Plaintiff employees sued a restaurant chain to recover civil penalties under the Private Attorneys General Act of 2004 (Lab. Code, § 2698 et seq.; PAGA) for various Labor Code violations. Defendants moved to compel arbitration. The trial court denied the motion and defendants appealed. Affirming in part and reversing in part, the Court of Appeal stated: “Based on Viking River Cruises, Inc. v. Moriana (2022) 596 U.S. __, [142 S.Ct. 1906] (Viking River) and the Federal Arbitration Act (FAA) (9 U.S.C. § 1 et seq.), we conclude the parties’ agreements require arbitration of plaintiffs’ PAGA claims that seek to recover civil penalties for Labor Code violations committed against plaintiffs. On an issue of California law that the California Supreme Court has recently resolved, we conclude plaintiffs’ PAGA claims that seek to recover civil penalties for Labor Code violations committed against employees other than plaintiffs may be pursued by plaintiffs in the trial court. (Adolph v. Uber Technologies, Inc. (2023) 14 Cal.5th 1104 (Adolph).).” (Barrera v. Apple American Group LLC (Cal. App. 1st Dist., Div.2, Aug. 31, 2023) 2023 WL 5620678.)
Racial Justice Act.
Petitioner was charged with several firearm possession crimes after police discovered a handgun during a search of his car.

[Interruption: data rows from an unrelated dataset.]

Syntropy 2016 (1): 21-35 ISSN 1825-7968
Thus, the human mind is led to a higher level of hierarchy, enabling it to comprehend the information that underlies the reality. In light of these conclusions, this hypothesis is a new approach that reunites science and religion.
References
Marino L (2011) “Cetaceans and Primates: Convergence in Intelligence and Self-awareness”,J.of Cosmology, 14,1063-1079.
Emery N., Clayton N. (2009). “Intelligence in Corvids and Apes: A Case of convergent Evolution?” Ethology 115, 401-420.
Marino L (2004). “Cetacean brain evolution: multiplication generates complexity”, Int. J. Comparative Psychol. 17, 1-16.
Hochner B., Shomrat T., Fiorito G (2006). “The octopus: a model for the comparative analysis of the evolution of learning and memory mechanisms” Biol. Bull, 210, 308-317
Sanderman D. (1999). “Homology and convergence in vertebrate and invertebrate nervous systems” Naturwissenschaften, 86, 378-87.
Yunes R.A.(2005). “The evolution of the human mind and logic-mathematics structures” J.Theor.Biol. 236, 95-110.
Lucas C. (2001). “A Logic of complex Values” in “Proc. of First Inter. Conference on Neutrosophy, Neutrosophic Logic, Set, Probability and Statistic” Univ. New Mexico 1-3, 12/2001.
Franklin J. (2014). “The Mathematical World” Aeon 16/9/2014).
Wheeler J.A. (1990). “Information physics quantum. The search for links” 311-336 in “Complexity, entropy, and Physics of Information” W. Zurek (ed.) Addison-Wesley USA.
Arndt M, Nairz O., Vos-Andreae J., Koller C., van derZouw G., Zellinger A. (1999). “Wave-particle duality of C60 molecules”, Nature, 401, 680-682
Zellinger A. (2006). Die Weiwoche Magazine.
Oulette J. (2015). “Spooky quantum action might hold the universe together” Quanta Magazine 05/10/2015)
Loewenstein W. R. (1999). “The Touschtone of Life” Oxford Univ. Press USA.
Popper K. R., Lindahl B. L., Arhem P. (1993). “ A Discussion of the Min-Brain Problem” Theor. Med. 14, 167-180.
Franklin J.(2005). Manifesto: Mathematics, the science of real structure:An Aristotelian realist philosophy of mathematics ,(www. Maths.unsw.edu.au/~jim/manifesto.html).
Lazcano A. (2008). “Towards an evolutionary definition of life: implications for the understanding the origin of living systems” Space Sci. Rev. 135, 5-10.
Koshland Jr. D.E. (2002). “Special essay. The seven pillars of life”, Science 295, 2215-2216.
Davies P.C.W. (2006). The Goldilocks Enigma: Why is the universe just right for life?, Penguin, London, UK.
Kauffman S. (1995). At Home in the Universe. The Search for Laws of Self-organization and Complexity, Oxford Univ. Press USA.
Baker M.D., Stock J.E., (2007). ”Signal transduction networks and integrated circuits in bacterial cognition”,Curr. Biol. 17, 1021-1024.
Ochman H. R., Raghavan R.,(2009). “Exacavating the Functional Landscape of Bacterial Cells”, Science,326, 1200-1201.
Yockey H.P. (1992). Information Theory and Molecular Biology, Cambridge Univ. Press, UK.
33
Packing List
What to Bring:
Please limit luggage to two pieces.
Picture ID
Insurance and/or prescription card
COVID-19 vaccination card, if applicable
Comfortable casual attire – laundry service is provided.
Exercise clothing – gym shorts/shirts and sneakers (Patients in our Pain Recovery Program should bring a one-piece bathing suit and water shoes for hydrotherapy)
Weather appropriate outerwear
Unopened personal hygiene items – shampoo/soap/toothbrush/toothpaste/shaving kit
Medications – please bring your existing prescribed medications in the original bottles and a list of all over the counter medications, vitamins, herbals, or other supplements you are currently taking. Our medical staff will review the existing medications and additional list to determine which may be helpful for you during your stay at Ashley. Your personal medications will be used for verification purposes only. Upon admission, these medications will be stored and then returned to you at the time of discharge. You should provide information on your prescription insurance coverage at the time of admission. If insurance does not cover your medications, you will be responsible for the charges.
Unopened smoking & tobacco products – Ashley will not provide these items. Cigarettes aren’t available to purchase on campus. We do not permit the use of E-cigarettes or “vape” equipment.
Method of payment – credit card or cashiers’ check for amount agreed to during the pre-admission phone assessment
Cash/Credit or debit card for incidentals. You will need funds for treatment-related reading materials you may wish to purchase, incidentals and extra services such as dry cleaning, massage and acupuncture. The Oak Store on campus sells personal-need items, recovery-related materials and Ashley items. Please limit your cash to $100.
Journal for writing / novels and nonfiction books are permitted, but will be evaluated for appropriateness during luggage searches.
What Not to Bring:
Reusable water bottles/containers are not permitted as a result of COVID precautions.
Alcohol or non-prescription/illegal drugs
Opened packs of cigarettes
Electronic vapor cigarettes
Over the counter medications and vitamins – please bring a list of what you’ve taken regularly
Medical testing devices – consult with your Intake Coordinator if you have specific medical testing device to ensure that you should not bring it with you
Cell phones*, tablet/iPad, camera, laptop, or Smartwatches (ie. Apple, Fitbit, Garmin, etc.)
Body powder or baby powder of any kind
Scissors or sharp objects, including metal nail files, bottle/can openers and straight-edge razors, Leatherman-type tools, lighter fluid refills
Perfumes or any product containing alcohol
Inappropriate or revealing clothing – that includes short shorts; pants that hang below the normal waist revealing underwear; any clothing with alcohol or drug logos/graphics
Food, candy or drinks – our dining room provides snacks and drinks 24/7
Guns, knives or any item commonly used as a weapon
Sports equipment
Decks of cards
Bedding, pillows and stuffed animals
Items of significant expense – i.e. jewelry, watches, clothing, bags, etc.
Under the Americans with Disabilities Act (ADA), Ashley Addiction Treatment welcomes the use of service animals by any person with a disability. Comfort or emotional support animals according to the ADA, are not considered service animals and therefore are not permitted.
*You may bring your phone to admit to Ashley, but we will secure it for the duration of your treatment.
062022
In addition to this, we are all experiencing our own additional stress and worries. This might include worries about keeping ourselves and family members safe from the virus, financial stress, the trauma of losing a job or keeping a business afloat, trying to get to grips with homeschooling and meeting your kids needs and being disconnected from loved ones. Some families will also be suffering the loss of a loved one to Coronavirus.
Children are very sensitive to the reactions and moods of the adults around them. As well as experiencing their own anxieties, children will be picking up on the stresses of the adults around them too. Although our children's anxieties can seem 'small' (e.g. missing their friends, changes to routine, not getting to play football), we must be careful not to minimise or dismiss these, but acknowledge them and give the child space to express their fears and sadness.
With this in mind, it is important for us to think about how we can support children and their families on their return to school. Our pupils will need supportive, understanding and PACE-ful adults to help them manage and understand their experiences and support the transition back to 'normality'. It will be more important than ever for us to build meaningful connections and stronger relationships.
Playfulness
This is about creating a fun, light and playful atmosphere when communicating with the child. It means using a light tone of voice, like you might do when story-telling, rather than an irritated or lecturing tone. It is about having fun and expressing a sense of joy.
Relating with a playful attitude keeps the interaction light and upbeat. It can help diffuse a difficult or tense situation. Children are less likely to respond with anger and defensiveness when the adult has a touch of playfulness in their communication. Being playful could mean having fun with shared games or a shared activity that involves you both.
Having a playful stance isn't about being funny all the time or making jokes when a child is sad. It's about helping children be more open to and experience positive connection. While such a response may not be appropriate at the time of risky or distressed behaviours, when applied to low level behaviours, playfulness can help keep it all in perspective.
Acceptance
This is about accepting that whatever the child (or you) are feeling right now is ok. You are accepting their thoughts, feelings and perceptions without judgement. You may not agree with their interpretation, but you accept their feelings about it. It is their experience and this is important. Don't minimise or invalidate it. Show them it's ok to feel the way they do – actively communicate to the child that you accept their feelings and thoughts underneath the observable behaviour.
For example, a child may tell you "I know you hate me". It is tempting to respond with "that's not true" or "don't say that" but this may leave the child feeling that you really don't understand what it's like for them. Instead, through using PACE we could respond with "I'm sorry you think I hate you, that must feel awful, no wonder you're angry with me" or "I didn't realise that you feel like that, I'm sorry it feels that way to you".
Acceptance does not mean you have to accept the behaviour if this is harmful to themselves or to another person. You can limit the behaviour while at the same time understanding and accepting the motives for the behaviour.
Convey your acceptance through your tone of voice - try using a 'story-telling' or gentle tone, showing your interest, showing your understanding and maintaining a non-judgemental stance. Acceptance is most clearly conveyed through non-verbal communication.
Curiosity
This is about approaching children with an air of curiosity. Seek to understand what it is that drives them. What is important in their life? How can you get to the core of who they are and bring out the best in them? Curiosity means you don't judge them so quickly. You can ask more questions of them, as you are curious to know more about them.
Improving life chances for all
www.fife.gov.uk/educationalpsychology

Petitioner filed a motion under the California Racial Justice Act of 2020 (Pen. Code, § 745 (a)) claiming that police stopped and searched his car because he is Black. The trial court denied petitioner’s motion for failure to state a prima facie violation of the Racial Justice Act. Issuing a writ of mandate, the Court of Appeal stated: “Because the trial court’s review of Finley’s motion went beyond the confines of determining whether it stated a prima facie case, we will grant Finley’s petition for writ of mandate and direct the trial court to rehear the motion.” (Finley v. Superior Court (Cal. App. 1st Dist., Div. 4, August 30, 2023) 2023 WL 5620093.)